What is the FINRA Rule 2111?

FINRA Rule 2111 requires that a firm or associated person have a reasonable basis to believe a recommended transaction or investment strategy involving a security or securities is suitable for the customer.

What is the FINRA Rule 2330?

Rule 2330 requires a registered principal to review and determine whether to approve a customer’s application for a deferred variable annuity before sending the application to the issuing insurance company.

What is the NASD Rule 2310?

(a) In recommending to a customer the purchase, sale or exchange of any security, a member shall have reasonable grounds for believing that the recommendation is suitable for such customer upon the basis of the facts, if any, disclosed by such customer as to his other security holdings and as to his financial situation …

Can you 1035 from annuity to life insurance?

A 1035 exchange is a provision in the Internal Revenue Service (IRS) code allowing for a tax-free transfer of an existing annuity contract, life insurance policy, long-term care product, or endowment for another one of like kind.

Is a limited partnership a direct participation program?

A direct participation program is usually organized as a limited partnership, a subchapter S corporation, or a general partnership. Such structures allow the DPP’s income, losses, gains, tax credits, and deductions to transfer though to the underlying partner/taxpayer on a pre-tax basis.

Which of the following are disadvantages of the limited partnership form of a direct participation program?

The major disadvantage of a DPP is the lack of liquidity, meaning that the investor cannot easily sell his portion of ownership. An investor wishes to buy a limited partnership investment that has the goal of capital appreciation without producing currently taxable cash flow.

Why didn’t FINRA eliminate its suitability rule?

FINRA has not eliminated its suitability rule because there will be recommendations that will not be subject to Reg BI but that would still warrant suitability protections.

What is the FINRA 5% rule?

The five percent rule is a stipulation of the Financial Industry Regulatory Authority (FINRA), which oversees brokers and brokerage firms in the U.S. Dating back to 1943, it stipulates that a broker shouldn’t charge commissions, markups, or markdowns of more than 5% on standard trades, both stock exchange listings and …

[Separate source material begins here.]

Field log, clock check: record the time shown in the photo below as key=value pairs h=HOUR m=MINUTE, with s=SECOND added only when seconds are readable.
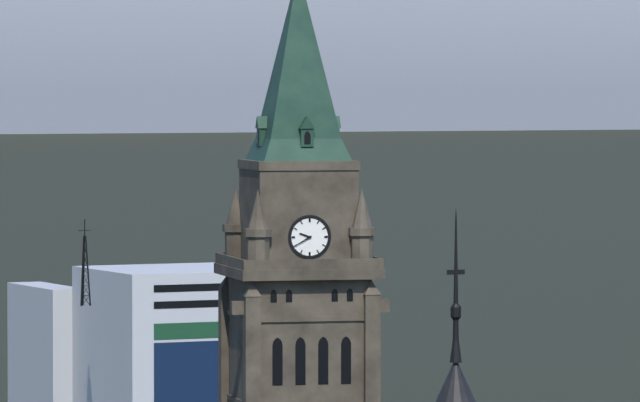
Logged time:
h=9 m=40
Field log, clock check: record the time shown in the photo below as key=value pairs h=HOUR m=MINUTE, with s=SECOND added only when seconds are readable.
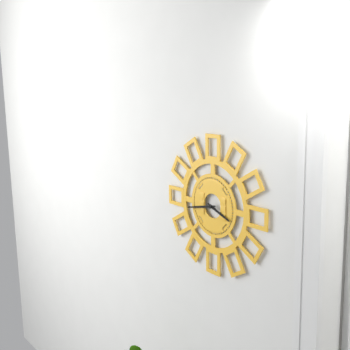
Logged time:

Does FINRA credit late disclosure fees for bankruptcy?

Similarly, FINRA will credit any late disclosure fees assessed in connection with the current firm’s reporting of a bankruptcy event that should have been reported by a prior firm and that was older than 10 years at the time the individual became registered with the current firm. Any such credits will be made to the firm’s Flex-Funding Account.

How do I contact FINRA registration and disclosure?

In such situations, a firm should contact FINRA Registration and Disclosure staff by calling the Gateway Call Center at (301) 869-6699 to have the matter researched, and if appropriate, an adjustment made to the late fee. 7.

How do I submit a corporate action to FINRA?

FINRA requires that the Company complete the Issuer Company-Related Action Notification Form and submit it to FINRA no later than 10 calendar days prior to the record date of the corporate action. In addition to the Form itself, FINRA requires the submittal of numerous supporting documents and historical corporate information.

What is FINRA BrokerCheck and how does it work?

The Securities and Exchange Commission, FINRA, other self-regulatory organizations and state securities regulators use the information to make licensing and registration decisions, among other things. FINRA also uses the information in FINRA BrokerCheck, which investors use for researching the professional backgrounds of firms and brokers.